________________ CM . . . . Volume XXII Number 23 . . . . February 19, 2016


Going For a Sea Bath.

Andrée Poulin. Illustrated by Anne-Claire Delisle. Translated by Erin Woods.
Toronto, ON: Pajama Press, 2016.
32 pp., hardcover, $17.95.
ISBN 978-1-927485-92-7.

Subject Headings:
Baths-Juvenile fiction.
Baths, Sea-Juvenile fiction.
Seashore animals-Juvenile fiction.
Fathers and daughters-Juvenile fiction.

Preschool-kindergarten / Ages 2-5.

Review by Claire Perrin.

**** /4

Reviewed from F&G's.


internal artWhat could make a boring bath more exciting? In Going For a Sea Bath, Leanne and her father look for ways to do just that. When Leanne complains that there is nothing to play with in the bathtub, Leanne's father runs all the way to the sea to find something. First he brings back one turtle, then two eels, followed by three clown fish. And so it goes until there are more than 30 wiggly, colourful creatures altogether. The last straw is when 10 purple octopi are added, and poor Leanne complains: "My bath is overflowing." With one final marvellous idea, Leanne's dad suggests they make another trip down to the sea, but not to get any more creatures – instead they jump in the sea and enjoy a relaxing sea bath!

Leanne's father asked, "If you have five shrimps and six hermit crabs, how many legs is that?"

"Too many legs!" his daughter said. Then she suggested, "What if we add some animals with no legs?"

Her father cried, "Magnificent idea!"

internal art      Repetition and humour make Going For a Sea Bath a wonderful read for children who are young enough to enjoy playing in the bathtub. They will enjoy counting and adding all the sea creatures. Poulin uses a combination of familiar animals, like turtles and clown fish, along with lesser known ones, such as sea urchins, anemones and eels. The illustrations are realistic yet humorous and show Leanne swimming around with her new bath mates. Each page offers an opportunity to spot the creatures from previous pages as well as count the new ones being added. Large full-page illustrations by artist Anne-Claire Delisle give readers lots to look at and add to the humour of the story.
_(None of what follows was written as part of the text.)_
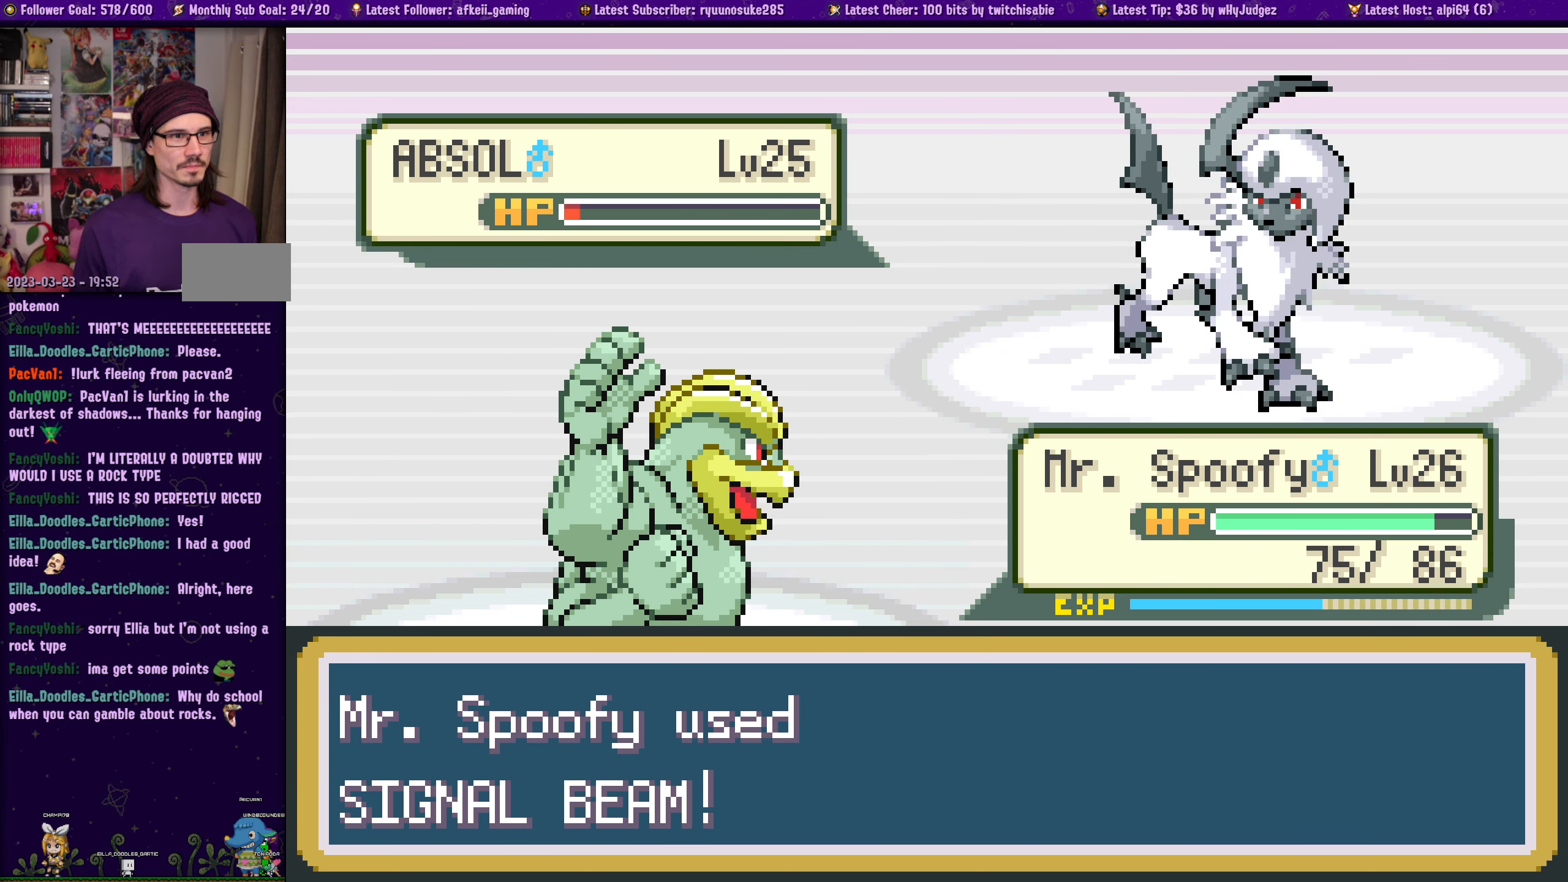
{"buttons": [], "left_stick": "center", "right_stick": "center", "events": []}
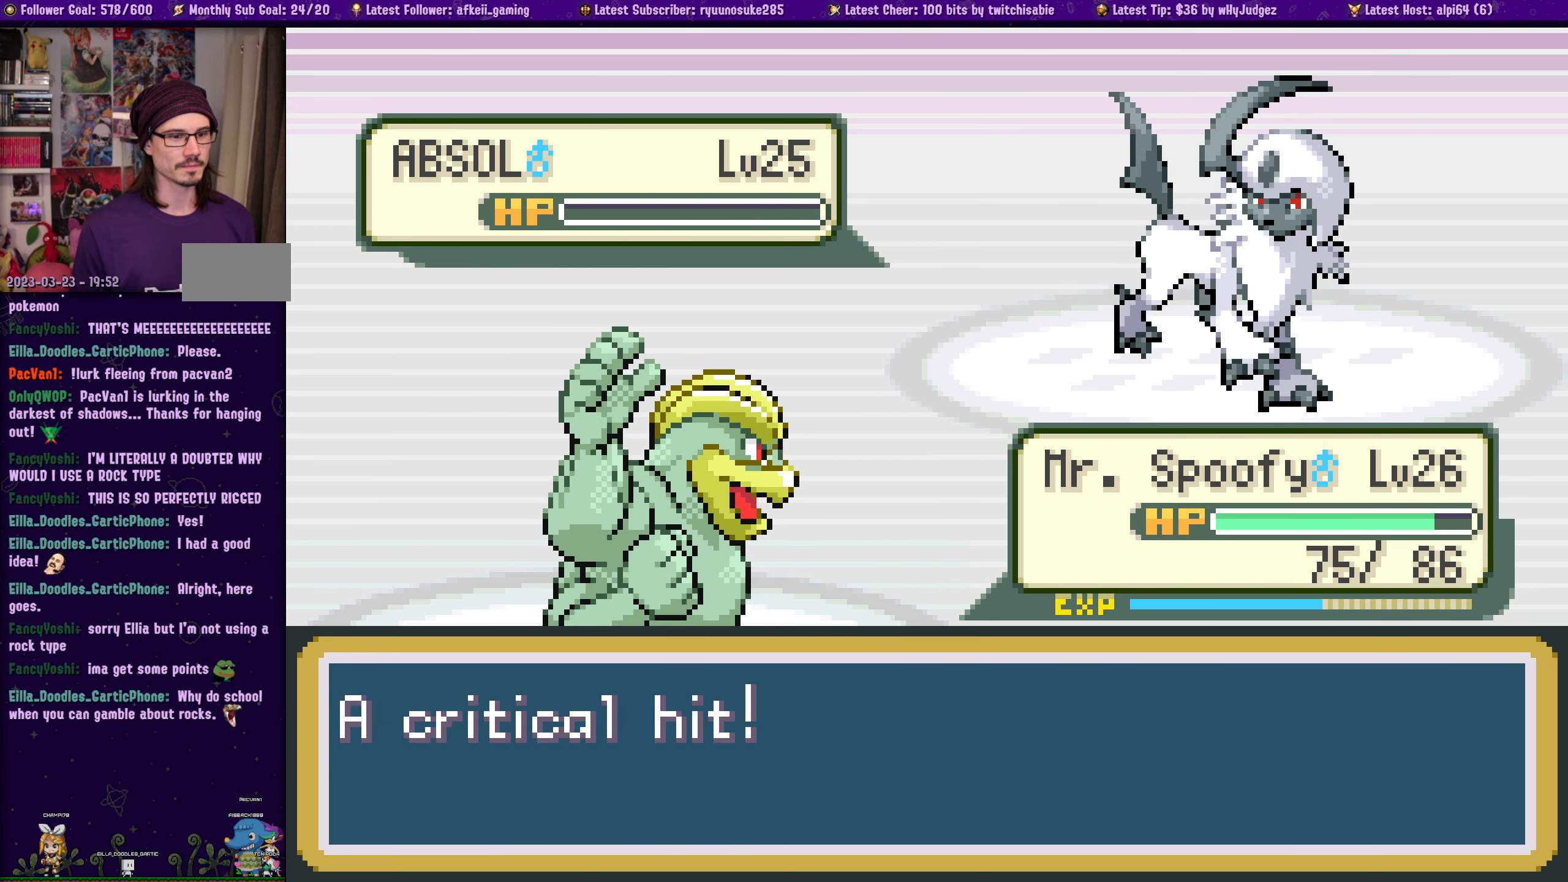
{"buttons": ["CROSS"], "left_stick": "center", "right_stick": "center", "events": [[66, "CROSS", "down"], [183, "CROSS", "up"], [300, "CROSS", "down"]]}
The sea turtle, who was the first one to join the fun, is the largest and funniest of all the creatures and can be spotted in many funny poses throughout the story.

      Rich with vocabulary, numbers, humour and wonderful art, Poulin and Delisle have created a wonderfully entertaining counting book.

Highly Recommended.

Claire Perrin is an elementary teacher in Toronto, ON.